■ EXERCISE GOAL
Please return all the records exactly, with nothing left out.

■ DATASET CONTENT
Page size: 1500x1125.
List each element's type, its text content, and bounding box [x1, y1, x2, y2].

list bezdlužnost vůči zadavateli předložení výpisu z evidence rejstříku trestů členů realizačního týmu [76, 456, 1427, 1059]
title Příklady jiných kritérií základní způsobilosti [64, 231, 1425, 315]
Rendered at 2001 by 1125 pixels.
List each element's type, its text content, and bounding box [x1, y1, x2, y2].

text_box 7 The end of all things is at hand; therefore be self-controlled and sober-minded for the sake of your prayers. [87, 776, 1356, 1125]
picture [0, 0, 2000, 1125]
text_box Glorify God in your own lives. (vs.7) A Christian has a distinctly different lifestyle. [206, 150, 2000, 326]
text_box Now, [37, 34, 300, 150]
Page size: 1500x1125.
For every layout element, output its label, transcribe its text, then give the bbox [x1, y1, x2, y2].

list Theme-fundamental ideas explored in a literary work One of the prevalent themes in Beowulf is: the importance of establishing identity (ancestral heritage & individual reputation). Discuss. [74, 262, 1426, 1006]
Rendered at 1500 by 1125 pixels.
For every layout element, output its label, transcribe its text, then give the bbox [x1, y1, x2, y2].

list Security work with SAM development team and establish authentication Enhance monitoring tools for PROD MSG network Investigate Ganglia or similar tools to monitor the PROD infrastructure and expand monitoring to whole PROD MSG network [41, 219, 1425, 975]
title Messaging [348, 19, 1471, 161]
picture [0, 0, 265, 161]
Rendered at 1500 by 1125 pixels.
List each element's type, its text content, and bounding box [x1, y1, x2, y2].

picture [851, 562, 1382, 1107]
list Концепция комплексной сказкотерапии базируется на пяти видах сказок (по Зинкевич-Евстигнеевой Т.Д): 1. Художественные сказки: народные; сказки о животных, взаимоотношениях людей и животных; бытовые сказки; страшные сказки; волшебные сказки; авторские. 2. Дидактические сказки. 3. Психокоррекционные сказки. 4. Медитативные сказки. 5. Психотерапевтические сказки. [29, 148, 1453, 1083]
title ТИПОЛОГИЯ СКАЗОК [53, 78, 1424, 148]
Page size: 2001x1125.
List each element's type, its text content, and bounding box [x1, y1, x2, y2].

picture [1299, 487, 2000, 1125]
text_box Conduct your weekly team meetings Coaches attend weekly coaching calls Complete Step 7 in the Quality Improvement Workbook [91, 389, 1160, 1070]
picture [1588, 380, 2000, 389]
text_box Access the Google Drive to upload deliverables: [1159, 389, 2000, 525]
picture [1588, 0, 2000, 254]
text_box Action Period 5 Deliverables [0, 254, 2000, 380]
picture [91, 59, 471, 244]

■ ANSWER FOR THIS EXERCISE
Page size: 1500x1125.
List each element's type, its text content, and bounding box [x1, y1, x2, y2].

list bezdlužnost vůči zadavateli předložení výpisu z evidence rejstříku trestů členů realizačního týmu [76, 456, 1427, 1059]
title Příklady jiných kritérií základní způsobilosti [64, 231, 1425, 315]
Rendered at 2001 by 1125 pixels.
List each element's type, its text content, and bounding box [x1, y1, x2, y2].

text_box 7 The end of all things is at hand; therefore be self-controlled and sober-minded for the sake of your prayers. [87, 776, 1356, 1125]
picture [0, 0, 2000, 1125]
text_box Glorify God in your own lives. (vs.7) A Christian has a distinctly different lifestyle. [206, 150, 2000, 326]
text_box Now, [37, 34, 300, 150]
Page size: 1500x1125.
For every layout element, output its label, transcribe its text, then give the bbox [x1, y1, x2, y2].

list Theme-fundamental ideas explored in a literary work One of the prevalent themes in Beowulf is: the importance of establishing identity (ancestral heritage & individual reputation). Discuss. [74, 262, 1426, 1006]
Rendered at 1500 by 1125 pixels.
For every layout element, output its label, transcribe its text, then give the bbox [x1, y1, x2, y2].

list Security work with SAM development team and establish authentication Enhance monitoring tools for PROD MSG network Investigate Ganglia or similar tools to monitor the PROD infrastructure and expand monitoring to whole PROD MSG network [41, 219, 1425, 975]
title Messaging [348, 19, 1471, 161]
picture [0, 0, 265, 161]
Rendered at 1500 by 1125 pixels.
List each element's type, its text content, and bounding box [x1, y1, x2, y2].

picture [851, 562, 1382, 1107]
list Концепция комплексной сказкотерапии базируется на пяти видах сказок (по Зинкевич-Евстигнеевой Т.Д): 1. Художественные сказки: народные; сказки о животных, взаимоотношениях людей и животных; бытовые сказки; страшные сказки; волшебные сказки; авторские. 2. Дидактические сказки. 3. Психокоррекционные сказки. 4. Медитативные сказки. 5. Психотерапевтические сказки. [29, 148, 1453, 1083]
title ТИПОЛОГИЯ СКАЗОК [53, 78, 1424, 148]
Page size: 2001x1125.
List each element's type, its text content, and bounding box [x1, y1, x2, y2].

picture [1299, 487, 2000, 1125]
text_box Conduct your weekly team meetings Coaches attend weekly coaching calls Complete Step 7 in the Quality Improvement Workbook [91, 389, 1160, 1070]
picture [1588, 380, 2000, 389]
text_box Access the Google Drive to upload deliverables: [1159, 389, 2000, 525]
picture [1588, 0, 2000, 254]
text_box Action Period 5 Deliverables [0, 254, 2000, 380]
picture [91, 59, 471, 244]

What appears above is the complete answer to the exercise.